I read this with interest namely that "One quarter of US grain crops fed to cars - not people, new figures show". Now if you didn't think so before you have to admit tat when you read this something goes through your mind? What about all the starving people who live on a dollar a day in sub Saharan Africa, in places so poor like Bangladesh and many other places. Wouldn't it make more sense to ship that food out to those people who really need it? And where does the seeds from the crops go? To make bio fuel for all those huge Hummers,SUVs and gas guzzlers that the Americans have been using for years which at the same time as they cost so much to produce one litre of gas, pollute the air with their spent exhaust gases.
"The 2009 figures from the US Department of Agriculture shows ethanol production rising to record levels driven by farm subsidies and laws which require vehicles to use increasing amounts of biofuels.
"The grain grown to produce fuel in the US [in 2009] was enough to feed 330 million people for one year at average world consumption levels," said Lester Brown, the director of the Earth Policy Institute, a Washington thinktank ithat conducted the analysis."
That's so scary; so many people who could have been fed with this food instead being consumed in such a wasteful way.
Thursday, 14 January 2010
English lessons for 'Polish' dog? Get away!
We've all heard of the proverbial "shaggy dog story", but this dog went to a kennel and couldn't understand the staff-member's commands till they realised his original owners were Polish! So they had to speak to him in Polish! Where do they get these stories? (click on the link above in the title to read the article.)

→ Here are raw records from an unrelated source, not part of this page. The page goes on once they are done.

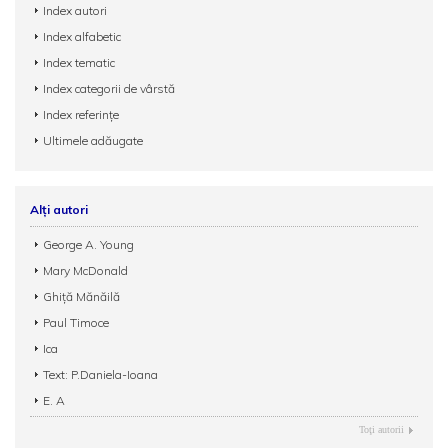
Index autori
Index alfabetic
Index tematic
Index categorii de vârstă
Index referințe
Ultimele adăugate
Alți autori
George A. Young
Mary McDonald
Ghiță Mănăilă
Paul Timoce
Ica
Text: P.Daniela-Ioana
E. A
Toţi autorii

Clearly perplexed the staff thought he was just deaf. But then they looked into his background and realised he had a Polish owner before, so they brushed up on Polish commands. Apparently, now four months on, they say Cent is now bilingual and ready for a new home. Um..maybe he'll become a TEFL teacher? Or maybe that should be a TPFL = Teaching Polish as a Foreign Language!
"When he came in he wasn't responding to the basic commands," said care assistant Karen Heath.

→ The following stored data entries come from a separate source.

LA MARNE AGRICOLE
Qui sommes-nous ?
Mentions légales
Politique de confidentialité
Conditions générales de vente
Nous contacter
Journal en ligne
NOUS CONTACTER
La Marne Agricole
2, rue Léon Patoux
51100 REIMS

Here are the words they had to learn and their Polish equivalents:
Sit - siad
Come here - do mnie
Heel - noga
Stay - zostan
Fetch - aport
Maybe the dog is having the last though withthese handlers having to get to grips with the odd pronunciation,
"Obviously, maybe he's having a chuckle because were pronouncing it a bit wrong... but we've got to work alongside that to teach him the English versions of them as well."
You couldn't make this stuff up could you?
Wednesday, 13 January 2010
Human civilisation 'will collapse' unless greed culture is stopped, report warns
These reports just keep coming and coming and don't appear that they will stop anytime soon.
"Human civilisation would “collapse” and efforts to tackle global warming will fail unless the world curbs its culture of greed and excessive consumerism, a report has warned."
This is unlikely to happen since all the governments are on record as saying that economies need to grow and consumers need to spend if we are to recover from the global recession. How can we solve the problem of global warming if we don't cut consumption? This is yet more proof that we are out of kilter with the world we live when we need to continue developing a problem (consuming too much that Mother Nature has to offer).
"The world's population is burning through the planet's resources at such a reckless rate – about 28 per cent more last year - it will eventually cause environmental havoc, said the Worldwatch Institute, a US think-tank."
Wow!! That's quite an increase in only one year? So we have followed our lovely caring politicians and consumed like those lovely old Beatniks with their mantra - "work, produce, consume, work, produce, consume, work, produce, consume".
Will The last one left alive on the planet, please switch off the light. Thanks.